**Exercise instructions:** From the line with "20: (533, 374, 1.93)" to the line with "34: (440, 190, 2.37)", retype every line exactly, including those two, and leave out the rest of the data below.

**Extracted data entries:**
┄┄┄┄┄┄

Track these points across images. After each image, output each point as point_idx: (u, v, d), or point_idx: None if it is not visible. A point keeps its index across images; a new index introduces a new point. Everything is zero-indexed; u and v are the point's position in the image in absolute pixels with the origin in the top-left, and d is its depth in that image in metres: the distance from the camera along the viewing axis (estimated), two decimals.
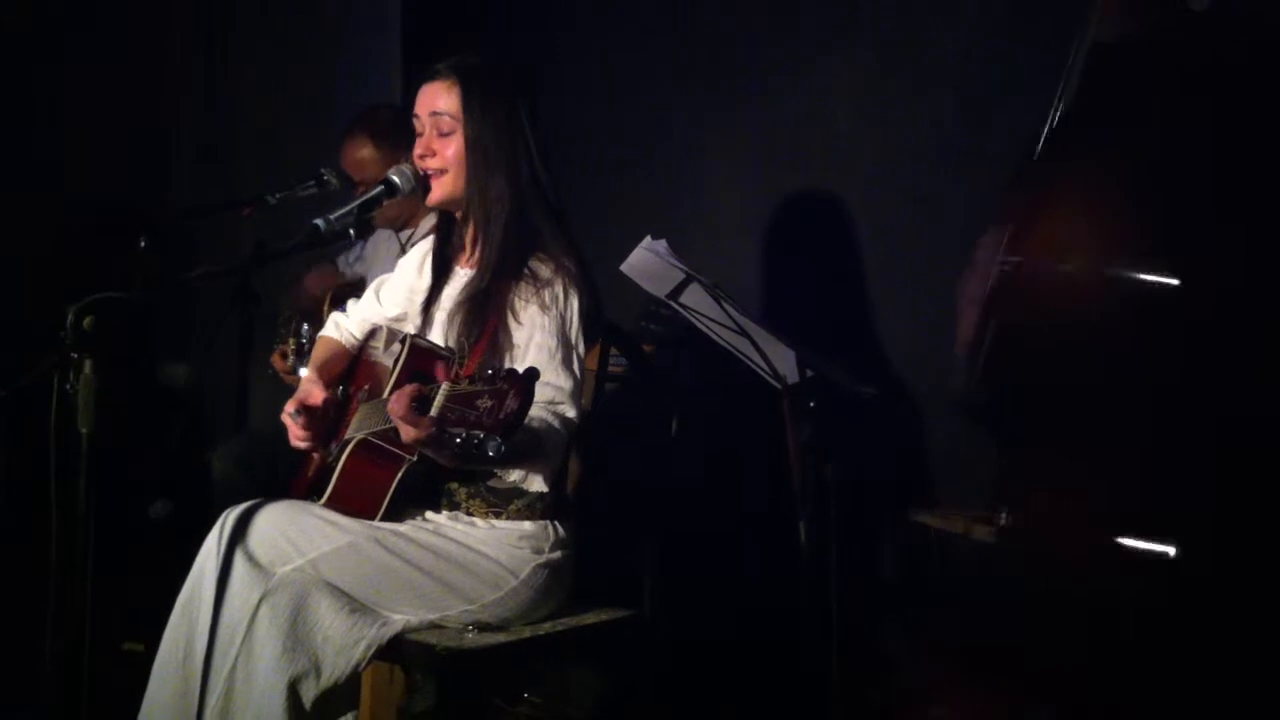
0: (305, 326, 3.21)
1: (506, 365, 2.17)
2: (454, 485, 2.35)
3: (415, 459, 2.26)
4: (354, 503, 2.29)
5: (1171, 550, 1.80)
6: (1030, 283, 1.89)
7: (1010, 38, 2.81)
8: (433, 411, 1.94)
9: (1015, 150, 2.62)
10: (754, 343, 2.45)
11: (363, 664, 2.18)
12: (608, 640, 2.46)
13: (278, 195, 3.10)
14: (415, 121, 2.40)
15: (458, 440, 1.93)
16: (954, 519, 2.50)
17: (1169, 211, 1.82)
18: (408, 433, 2.02)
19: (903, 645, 2.79)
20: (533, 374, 1.93)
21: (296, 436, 2.41)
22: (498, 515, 2.33)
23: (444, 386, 1.92)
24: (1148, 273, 1.79)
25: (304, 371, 2.60)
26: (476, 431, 1.90)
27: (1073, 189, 1.91)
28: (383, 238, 3.49)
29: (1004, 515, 2.02)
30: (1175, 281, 1.78)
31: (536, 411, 2.19)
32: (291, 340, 3.23)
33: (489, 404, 1.89)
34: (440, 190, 2.37)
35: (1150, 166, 1.85)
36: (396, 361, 2.32)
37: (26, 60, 3.96)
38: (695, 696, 2.96)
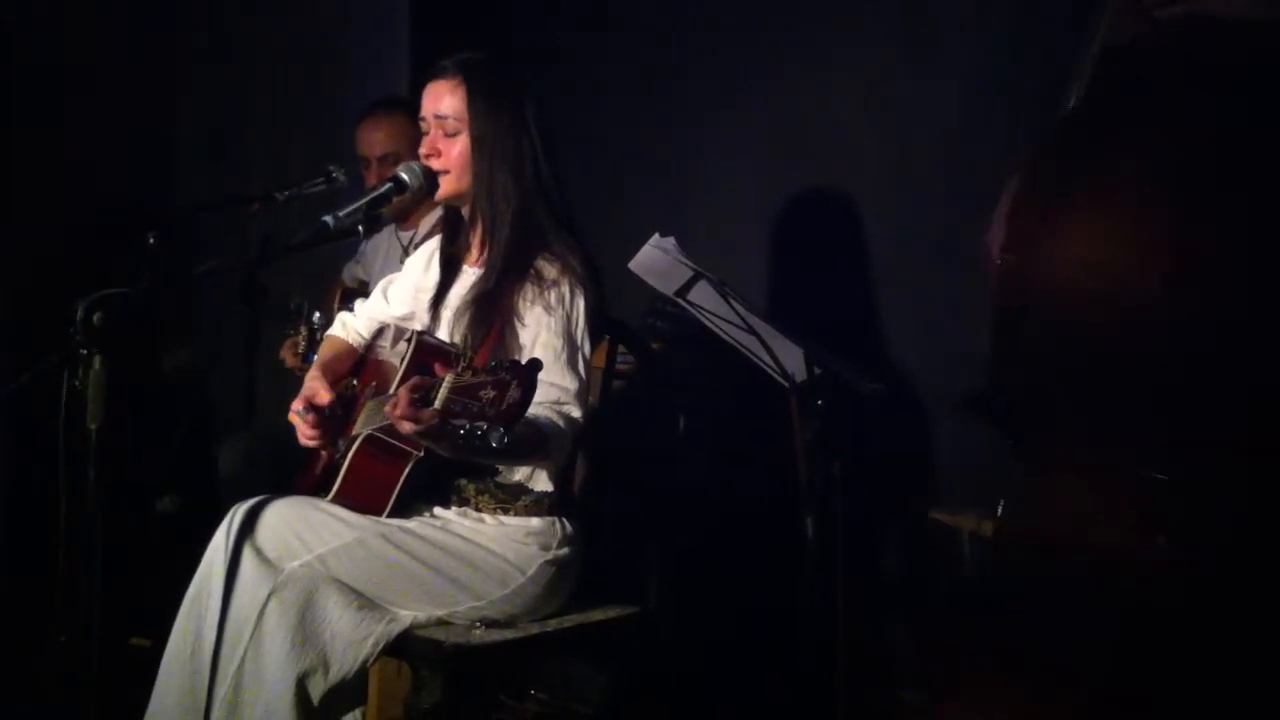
0: (316, 315, 3.20)
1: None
2: (463, 481, 2.35)
3: (422, 454, 2.27)
4: (361, 499, 2.30)
5: (1171, 547, 1.80)
6: (1033, 280, 1.89)
7: (1016, 34, 2.80)
8: (436, 403, 1.94)
9: (1021, 147, 2.63)
10: (762, 340, 2.45)
11: (371, 660, 2.19)
12: (614, 637, 2.46)
13: (285, 192, 3.11)
14: (421, 121, 2.40)
15: (461, 431, 1.93)
16: (965, 516, 2.49)
17: (1175, 212, 1.82)
18: (409, 427, 2.02)
19: (908, 644, 2.80)
20: (535, 365, 1.93)
21: (305, 435, 2.41)
22: (506, 511, 2.34)
23: (448, 378, 1.93)
24: (1155, 273, 1.79)
25: (316, 359, 2.61)
26: (480, 423, 1.91)
27: (1080, 190, 1.91)
28: (382, 240, 3.49)
29: (1001, 508, 2.03)
30: (1180, 282, 1.78)
31: (542, 411, 2.19)
32: (304, 328, 3.23)
33: (492, 394, 1.90)
34: (446, 189, 2.38)
35: (1158, 168, 1.85)
36: (404, 358, 2.32)
37: (29, 59, 3.96)
38: (700, 694, 2.96)
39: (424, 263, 2.56)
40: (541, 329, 2.28)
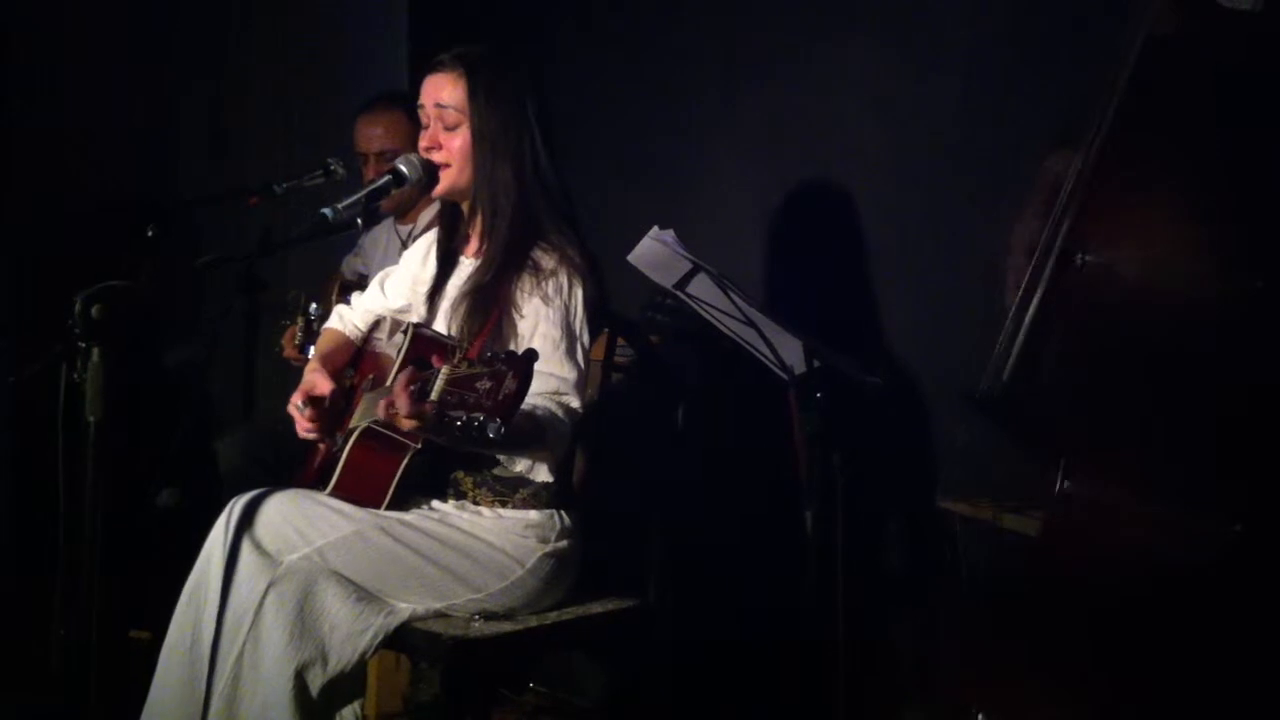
0: (313, 305, 3.21)
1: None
2: (460, 474, 2.35)
3: (420, 446, 2.27)
4: (359, 492, 2.30)
5: (1235, 530, 1.79)
6: (1102, 281, 1.87)
7: (1018, 29, 2.80)
8: (433, 396, 1.94)
9: (1023, 142, 2.63)
10: (761, 333, 2.45)
11: (369, 652, 2.19)
12: (613, 630, 2.46)
13: (284, 185, 3.11)
14: (420, 113, 2.40)
15: (458, 423, 1.93)
16: (983, 506, 2.47)
17: (1242, 211, 1.81)
18: (406, 420, 2.02)
19: (911, 640, 2.79)
20: (531, 355, 1.93)
21: (304, 428, 2.42)
22: (503, 504, 2.33)
23: (444, 370, 1.93)
24: (1226, 273, 1.78)
25: (313, 351, 2.61)
26: (476, 414, 1.91)
27: (1143, 187, 1.89)
28: (381, 233, 3.50)
29: (1062, 483, 1.99)
30: (1258, 283, 1.77)
31: (541, 402, 2.19)
32: (300, 319, 3.24)
33: (488, 386, 1.90)
34: (446, 182, 2.38)
35: (1215, 165, 1.84)
36: (400, 351, 2.33)
37: (29, 59, 3.97)
38: (700, 687, 2.95)
39: (421, 255, 2.56)
40: (540, 319, 2.28)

┄┄┄┄┄┄

**Result for this task:**
20: (533, 374, 1.93)
21: (296, 436, 2.41)
22: (498, 515, 2.33)
23: (444, 386, 1.92)
24: (1148, 273, 1.79)
25: (304, 371, 2.60)
26: (476, 431, 1.90)
27: (1073, 189, 1.91)
28: (383, 238, 3.49)
29: (1004, 515, 2.02)
30: (1175, 281, 1.78)
31: (536, 411, 2.19)
32: (291, 340, 3.23)
33: (489, 404, 1.89)
34: (440, 190, 2.37)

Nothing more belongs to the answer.